In the case of both lovo-cel and exa-cel, ICER noted that the proportion of patients achieving treatment success was estimated at 97% for both therapies. At a price of $2 million per treatment course for lovo-cel or exa-cel, approximately 15% of people could be treated over the span of five years without crossing ICER’s budget impact threshold of $777 million per year. To arrive at this number, ICER estimates the growth in drug spending per year and divides that increase by the expected new molecular entrants into the market. This then becomes a budget “threshold.”

As a cost-effectiveness watchdog, ICER has no vested interest in cell or gene therapies other than to determine their estimated value. Whatever criticism one has of ICER’s methodology, surely the organization doesn’t have a drug industry bias. And so when an ICER’s value calculation appears relatively favorable with respect to certain products, this can be seen as credible supportive evidence.

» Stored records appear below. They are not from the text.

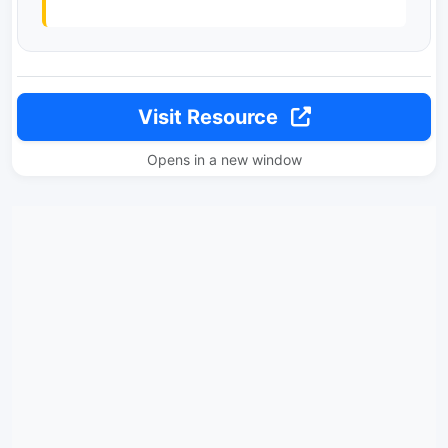
Visit Resource
Opens in a new window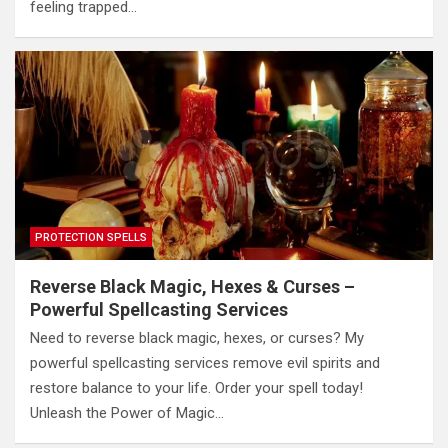
feeling trapped…
PROTECTION SPELLS
Reverse Black Magic, Hexes & Curses –
Powerful Spellcasting Services
Need to reverse black magic, hexes, or curses? My
powerful spellcasting services remove evil spirits and
restore balance to your life. Order your spell today!
Unleash the Power of Magic…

Of course, cost-effectiveness and budgetary thresholds aren’t the only hurdles facing loco-cel, exa-cel, and Zynteglo. According to Courtney Rice, Principal at Acadia Strategy Partners, all three therapies rely on a myeloablative busulfan conditioning regimen, which can have severe adverse effects, including infertility. As such, this constitutes another potential barrier for patient uptake. Nonetheless, as Rice and other experts point out, the important takeaway is that these gene therapies can be cost-effective and don’t necessarily break the bank.

Too often the discussion of a therapeutic’s price is fixated on eye-popping numbers and not value. It’s laudable that ICER has redirected us to the discussion of value. In some instances, high prices may be justified by value; in others, not. At the same time, low-priced products may sometimes produce great value, and in other instances no added value at all.